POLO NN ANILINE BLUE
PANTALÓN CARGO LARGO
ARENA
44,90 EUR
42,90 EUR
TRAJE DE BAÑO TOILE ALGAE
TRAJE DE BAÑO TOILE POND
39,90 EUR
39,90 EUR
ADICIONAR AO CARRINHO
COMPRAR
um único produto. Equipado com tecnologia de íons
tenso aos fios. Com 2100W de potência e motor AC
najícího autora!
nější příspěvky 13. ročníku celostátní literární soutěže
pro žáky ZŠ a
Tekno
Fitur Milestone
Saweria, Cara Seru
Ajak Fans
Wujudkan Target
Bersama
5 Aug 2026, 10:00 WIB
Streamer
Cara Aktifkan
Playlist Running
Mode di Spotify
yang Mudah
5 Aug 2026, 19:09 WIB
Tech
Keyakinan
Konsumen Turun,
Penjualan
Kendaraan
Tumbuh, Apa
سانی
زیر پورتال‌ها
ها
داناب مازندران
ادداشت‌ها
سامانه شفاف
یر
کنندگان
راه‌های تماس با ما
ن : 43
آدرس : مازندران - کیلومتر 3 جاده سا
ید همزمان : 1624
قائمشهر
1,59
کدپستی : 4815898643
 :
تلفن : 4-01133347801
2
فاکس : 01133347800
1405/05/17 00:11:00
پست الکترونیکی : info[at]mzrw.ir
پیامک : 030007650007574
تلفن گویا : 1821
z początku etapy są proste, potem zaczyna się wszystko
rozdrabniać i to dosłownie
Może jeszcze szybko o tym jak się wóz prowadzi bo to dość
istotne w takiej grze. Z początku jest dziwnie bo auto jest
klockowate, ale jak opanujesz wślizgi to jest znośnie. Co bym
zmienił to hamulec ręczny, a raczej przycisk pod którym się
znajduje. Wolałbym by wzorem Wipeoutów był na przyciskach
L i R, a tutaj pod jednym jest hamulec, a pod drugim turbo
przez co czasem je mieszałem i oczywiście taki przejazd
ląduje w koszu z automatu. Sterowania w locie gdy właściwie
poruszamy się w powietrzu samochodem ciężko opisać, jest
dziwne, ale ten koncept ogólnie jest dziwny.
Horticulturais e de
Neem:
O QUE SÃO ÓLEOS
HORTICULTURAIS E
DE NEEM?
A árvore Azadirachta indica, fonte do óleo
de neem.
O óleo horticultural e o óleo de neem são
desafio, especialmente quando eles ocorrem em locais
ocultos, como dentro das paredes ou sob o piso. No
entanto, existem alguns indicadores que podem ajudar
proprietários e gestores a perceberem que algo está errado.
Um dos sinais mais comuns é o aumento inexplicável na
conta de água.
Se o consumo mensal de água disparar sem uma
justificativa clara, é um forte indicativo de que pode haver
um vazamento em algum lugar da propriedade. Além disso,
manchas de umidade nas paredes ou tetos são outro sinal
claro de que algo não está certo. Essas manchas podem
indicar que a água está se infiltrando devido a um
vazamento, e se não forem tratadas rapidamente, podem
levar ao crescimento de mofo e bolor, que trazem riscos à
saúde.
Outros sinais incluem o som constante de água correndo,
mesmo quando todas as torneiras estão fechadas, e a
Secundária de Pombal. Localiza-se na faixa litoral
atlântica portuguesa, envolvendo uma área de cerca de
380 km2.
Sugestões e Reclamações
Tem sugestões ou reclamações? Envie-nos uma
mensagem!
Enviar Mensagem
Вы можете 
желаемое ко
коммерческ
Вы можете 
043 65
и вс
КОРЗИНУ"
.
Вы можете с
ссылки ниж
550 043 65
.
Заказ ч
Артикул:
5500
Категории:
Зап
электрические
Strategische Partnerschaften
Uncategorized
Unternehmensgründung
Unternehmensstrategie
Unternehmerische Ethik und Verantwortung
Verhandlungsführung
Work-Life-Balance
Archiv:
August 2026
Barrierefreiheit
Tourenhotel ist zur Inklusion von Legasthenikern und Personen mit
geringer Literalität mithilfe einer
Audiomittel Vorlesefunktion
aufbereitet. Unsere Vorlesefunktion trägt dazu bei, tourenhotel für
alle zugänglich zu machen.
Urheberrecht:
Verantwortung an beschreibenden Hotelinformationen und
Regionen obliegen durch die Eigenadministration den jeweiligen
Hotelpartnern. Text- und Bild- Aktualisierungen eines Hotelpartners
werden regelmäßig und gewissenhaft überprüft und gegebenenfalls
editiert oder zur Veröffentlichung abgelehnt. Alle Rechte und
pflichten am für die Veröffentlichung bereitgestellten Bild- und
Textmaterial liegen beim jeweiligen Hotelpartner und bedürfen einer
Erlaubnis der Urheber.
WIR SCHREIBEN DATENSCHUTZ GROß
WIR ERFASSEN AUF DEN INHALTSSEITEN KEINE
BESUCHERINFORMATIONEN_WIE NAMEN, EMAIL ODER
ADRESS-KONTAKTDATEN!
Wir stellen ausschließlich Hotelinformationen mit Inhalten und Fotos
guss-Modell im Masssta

★ ★ ★ ★ ★

» **Brief**
Format every line of text in the listing above as a Markdown table with the columns No. and Line. Number the rows in order and leave out blank lines.

» **Your response**
| No. | Line |
|---|---|
| 1 | POLO NN ANILINE BLUE |
| 2 | PANTALÓN CARGO LARGO |
| 3 | ARENA |
| 4 | 44,90 EUR |
| 5 | 42,90 EUR |
| 6 | TRAJE DE BAÑO TOILE ALGAE |
| 7 | TRAJE DE BAÑO TOILE POND |
| 8 | 39,90 EUR |
| 9 | 39,90 EUR |
| 10 | ADICIONAR AO CARRINHO |
| 11 | COMPRAR |
| 12 | um único produto. Equipado com tecnologia de íons |
| 13 | tenso aos fios. Com 2100W de potência e motor AC |
| 14 | najícího autora! |
| 15 | nější příspěvky 13. ročníku celostátní literární soutěže |
| 16 | pro žáky ZŠ a |
| 17 | Tekno |
| 18 | Fitur Milestone |
| 19 | Saweria, Cara Seru |
| 20 | Ajak Fans |
| 21 | Wujudkan Target |
| 22 | Bersama |
| 23 | 5 Aug 2026, 10:00 WIB |
| 24 | Streamer |
| 25 | Cara Aktifkan |
| 26 | Playlist Running |
| 27 | Mode di Spotify |
| 28 | yang Mudah |
| 29 | 5 Aug 2026, 19:09 WIB |
| 30 | Tech |
| 31 | Keyakinan |
| 32 | Konsumen Turun, |
| 33 | Penjualan |
| 34 | Kendaraan |
| 35 | Tumbuh, Apa |
| 36 | سانی |
| 37 | زیر پورتال‌ها |
| 38 | ها |
| 39 | داناب مازندران |
| 40 | ادداشت‌ها |
| 41 | سامانه شفاف |
| 42 | یر |
| 43 | کنندگان |
| 44 | راه‌های تماس با ما |
| 45 | ن : 43 |
| 46 | آدرس : مازندران - کیلومتر 3 جاده سا |
| 47 | ید همزمان : 1624 |
| 48 | قائمشهر |
| 49 | 1,59 |
| 50 | کدپستی : 4815898643 |
| 51 |  : |
| 52 | تلفن : 4-01133347801 |
| 53 | 2 |
| 54 | فاکس : 01133347800 |
| 55 | 1405/05/17 00:11:00 |
| 56 | پست الکترونیکی : info[at]mzrw.ir |
| 57 | پیامک : 030007650007574 |
| 58 | تلفن گویا : 1821 |
| 59 | z początku etapy są proste, potem zaczyna się wszystko |
| 60 | rozdrabniać i to dosłownie |
| 61 | Może jeszcze szybko o tym jak się wóz prowadzi bo to dość |
| 62 | istotne w takiej grze. Z początku jest dziwnie bo auto jest |
| 63 | klockowate, ale jak opanujesz wślizgi to jest znośnie. Co bym |
| 64 | zmienił to hamulec ręczny, a raczej przycisk pod którym się |
| 65 | znajduje. Wolałbym by wzorem Wipeoutów był na przyciskach |
| 66 | L i R, a tutaj pod jednym jest hamulec, a pod drugim turbo |
| 67 | przez co czasem je mieszałem i oczywiście taki przejazd |
| 68 | ląduje w koszu z automatu. Sterowania w locie gdy właściwie |
| 69 | poruszamy się w powietrzu samochodem ciężko opisać, jest |
| 70 | dziwne, ale ten koncept ogólnie jest dziwny. |
| 71 | Horticulturais e de |
| 72 | Neem: |
| 73 | O QUE SÃO ÓLEOS |
| 74 | HORTICULTURAIS E |
| 75 | DE NEEM? |
| 76 | A árvore Azadirachta indica, fonte do óleo |
| 77 | de neem. |
| 78 | O óleo horticultural e o óleo de neem são |
| 79 | desafio, especialmente quando eles ocorrem em locais |
| 80 | ocultos, como dentro das paredes ou sob o piso. No |
| 81 | entanto, existem alguns indicadores que podem ajudar |
| 82 | proprietários e gestores a perceberem que algo está errado. |
| 83 | Um dos sinais mais comuns é o aumento inexplicável na |
| 84 | conta de água. |
| 85 | Se o consumo mensal de água disparar sem uma |
| 86 | justificativa clara, é um forte indicativo de que pode haver |
| 87 | um vazamento em algum lugar da propriedade. Além disso, |
| 88 | manchas de umidade nas paredes ou tetos são outro sinal |
| 89 | claro de que algo não está certo. Essas manchas podem |
| 90 | indicar que a água está se infiltrando devido a um |
| 91 | vazamento, e se não forem tratadas rapidamente, podem |
| 92 | levar ao crescimento de mofo e bolor, que trazem riscos à |
| 93 | saúde. |
| 94 | Outros sinais incluem o som constante de água correndo, |
| 95 | mesmo quando todas as torneiras estão fechadas, e a |
| 96 | Secundária de Pombal. Localiza-se na faixa litoral |
| 97 | atlântica portuguesa, envolvendo uma área de cerca de |
| 98 | 380 km2. |
| 99 | Sugestões e Reclamações |
| 100 | Tem sugestões ou reclamações? Envie-nos uma |
| 101 | mensagem! |
| 102 | Enviar Mensagem |
| 103 | Вы можете  |
| 104 | желаемое ко |
| 105 | коммерческ |
| 106 | Вы можете  |
| 107 | 043 65 |
| 108 | и вс |
| 109 | КОРЗИНУ" |
| 110 | . |
| 111 | Вы можете с |
| 112 | ссылки ниж |
| 113 | 550 043 65 |
| 114 | . |
| 115 | Заказ ч |
| 116 | Артикул: |
| 117 | 5500 |
| 118 | Категории: |
| 119 | Зап |
| 120 | электрические |
| 121 | Strategische Partnerschaften |
| 122 | Uncategorized |
| 123 | Unternehmensgründung |
| 124 | Unternehmensstrategie |
| 125 | Unternehmerische Ethik und Verantwortung |
| 126 | Verhandlungsführung |
| 127 | Work-Life-Balance |
| 128 | Archiv: |
| 129 | August 2026 |
| 130 | Barrierefreiheit |
| 131 | Tourenhotel ist zur Inklusion von Legasthenikern und Personen mit |
| 132 | geringer Literalität mithilfe einer |
| 133 | Audiomittel Vorlesefunktion |
| 134 | aufbereitet. Unsere Vorlesefunktion trägt dazu bei, tourenhotel für |
| 135 | alle zugänglich zu machen. |
| 136 | Urheberrecht: |
| 137 | Verantwortung an beschreibenden Hotelinformationen und |
| 138 | Regionen obliegen durch die Eigenadministration den jeweiligen |
| 139 | Hotelpartnern. Text- und Bild- Aktualisierungen eines Hotelpartners |
| 140 | werden regelmäßig und gewissenhaft überprüft und gegebenenfalls |
| 141 | editiert oder zur Veröffentlichung abgelehnt. Alle Rechte und |
| 142 | pflichten am für die Veröffentlichung bereitgestellten Bild- und |
| 143 | Textmaterial liegen beim jeweiligen Hotelpartner und bedürfen einer |
| 144 | Erlaubnis der Urheber. |
| 145 | WIR SCHREIBEN DATENSCHUTZ GROß |
| 146 | WIR ERFASSEN AUF DEN INHALTSSEITEN KEINE |
| 147 | BESUCHERINFORMATIONEN_WIE NAMEN, EMAIL ODER |
| 148 | ADRESS-KONTAKTDATEN! |
| 149 | Wir stellen ausschließlich Hotelinformationen mit Inhalten und Fotos |
| 150 | guss-Modell im Masssta |